Some thought provoking stuff!

Meeting Report

Tonight's meeting was an 'extra' one and the idea for the content came from a conversation that chairman Anne had with a member of Bognor C.C. They had obtained a DVD from the RPS and shown it one evening.

Chris obtained the necessary DVD, but the evening started with him telling us what was scheduled for next season's programme. He told us that Daisy would be handing out a questionaire at the break, asking club members what they liked and disliked about what we do as a club. I urge people who were not present tonight to get hold of one and return it to Daisy, so that the committee can set future events to suit what the majority would like to do in future seasons.

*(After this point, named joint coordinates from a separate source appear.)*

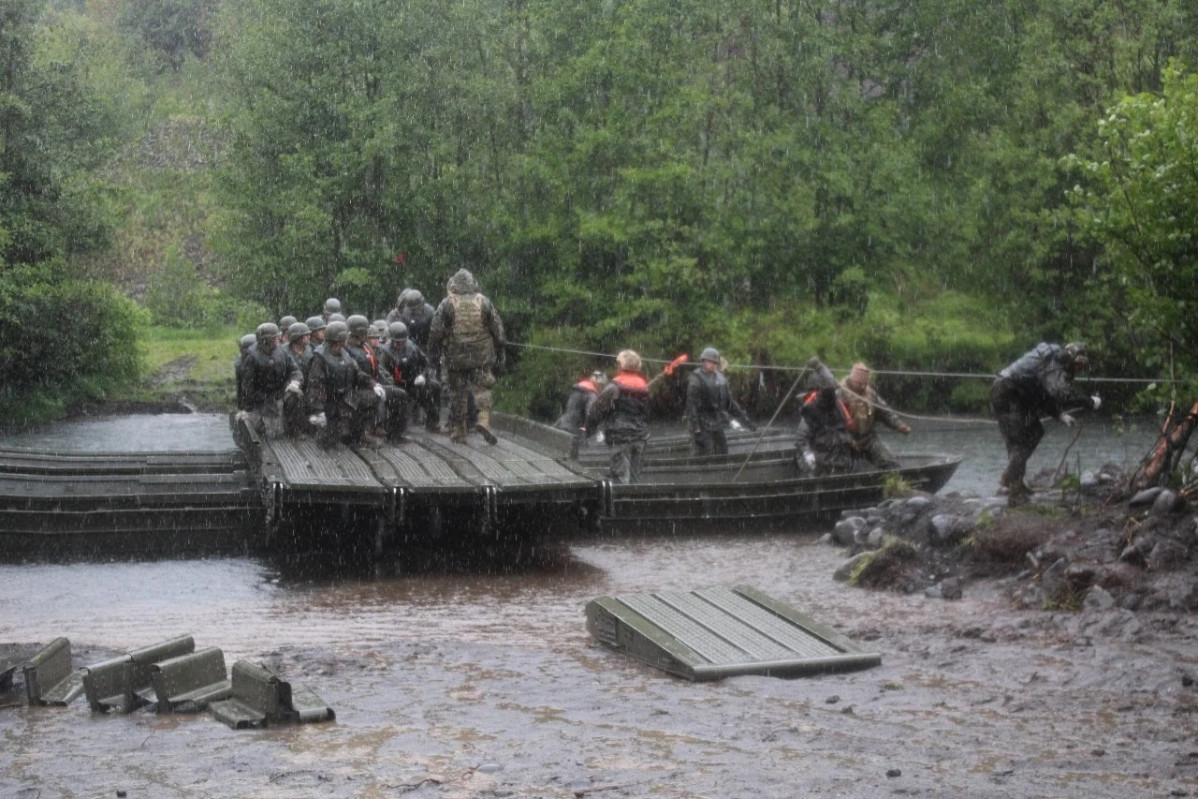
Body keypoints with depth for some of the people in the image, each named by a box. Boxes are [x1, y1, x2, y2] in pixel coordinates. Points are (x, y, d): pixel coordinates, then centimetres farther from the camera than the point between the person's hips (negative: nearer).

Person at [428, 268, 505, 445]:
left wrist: (433, 353, 8)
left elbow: (436, 331, -3)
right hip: (482, 356, 1)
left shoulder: (446, 304, -3)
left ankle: (459, 432, 11)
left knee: (458, 392, 7)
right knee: (482, 387, 7)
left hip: (456, 357, -1)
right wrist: (499, 355, 14)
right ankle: (484, 419, -17)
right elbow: (498, 330, 6)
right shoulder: (484, 302, 3)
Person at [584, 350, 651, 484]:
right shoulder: (644, 386, 9)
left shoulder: (614, 387, -10)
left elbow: (596, 410, -8)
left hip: (621, 438, -6)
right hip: (640, 437, 6)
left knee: (621, 476, -4)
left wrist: (589, 431, 4)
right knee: (635, 476, 12)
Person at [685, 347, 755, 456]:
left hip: (718, 427, 8)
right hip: (703, 427, -8)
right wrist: (696, 430, -24)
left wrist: (745, 420, 16)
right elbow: (691, 406, -17)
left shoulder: (721, 378, 12)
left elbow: (730, 402, 20)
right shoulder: (696, 380, -11)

So, on with the main event. The DVD contained the chosen entries for the "RPS's International Images for Screen Exhibition" (which is posh talk for PIs!).

There were three categories, each judged by three judges, starting with 'In Camera', which was for conventional pictures of many subjects. These were watched in absolute silence and I suspect 'Awe'. There were a very large number of images in this batch from China.

The second section was for 'Altered Reality', or as I call them, 'mucked about images', and brought out a lot of comments mainly from Audrey, Alex and Peter Picthall, (who could hardly contain himself!), and which were very amusing to the rest of us. There were some amazing pictures, some still bearing some resemblance to a conventional photograph, but many others which were manipulated beyond anything that one could recognise as a photograph and some made up from countless images.

I could appreciate a few, but was totally 'turned off' by the majority. This is because I am very Unartistic and could not begin to put together stuff in a manner that would be appreciated by anyone! Our last speaker, Diana Goss, was a prime example of someone who is very artistic and who can bring together different elements to create a very clever picture.

During the tea break I had an interesting argument, (as he called it), with Peter about what constituted a photograph, and how pictures in the last batch could possibly be called photographs!

After refreshments, we went on to the last category, 'Nature', which of course I really wanted to see (and, at the same time get quite depressed, as my images fall so far short of what we saw).

One of the judges in this section was John Bebbington FRPS who I have known for many years as he was in charge of the Juniper Hall Field Studies Centre at Mickleham in Surrey, just a few hundred yards from where I lived before I came to Sussex. He was also the last Chairman of the Nature Group at the RPS. I have been on many holidays and courses with him and last year I did an Insect photography workshop with him in Shropshire.

There were many really stunning wildlife images of a wide variety of subjects created by people from all over the world, but mostly from the UK. Where appropriate, the backgrounds were clean and most of the subjects were doing something. The other thing to mention is that they have had the very minimum of corrective work. They can be sharpened, cropped and the odd blade of grass removed if necessary, but otherwise they were as they came out of the camera

I am sure we were all amazed by the majority of the images in all three categories and they have given us all plenty to think about.

To finish, as I told Peter P., once, some years ago now, I attended a Distinctions workshop run by the RPS, and the man running the event was the then Chairman of the RPS, and for his opening remark he said 'forget all the stuff you have been told by camera clubs'!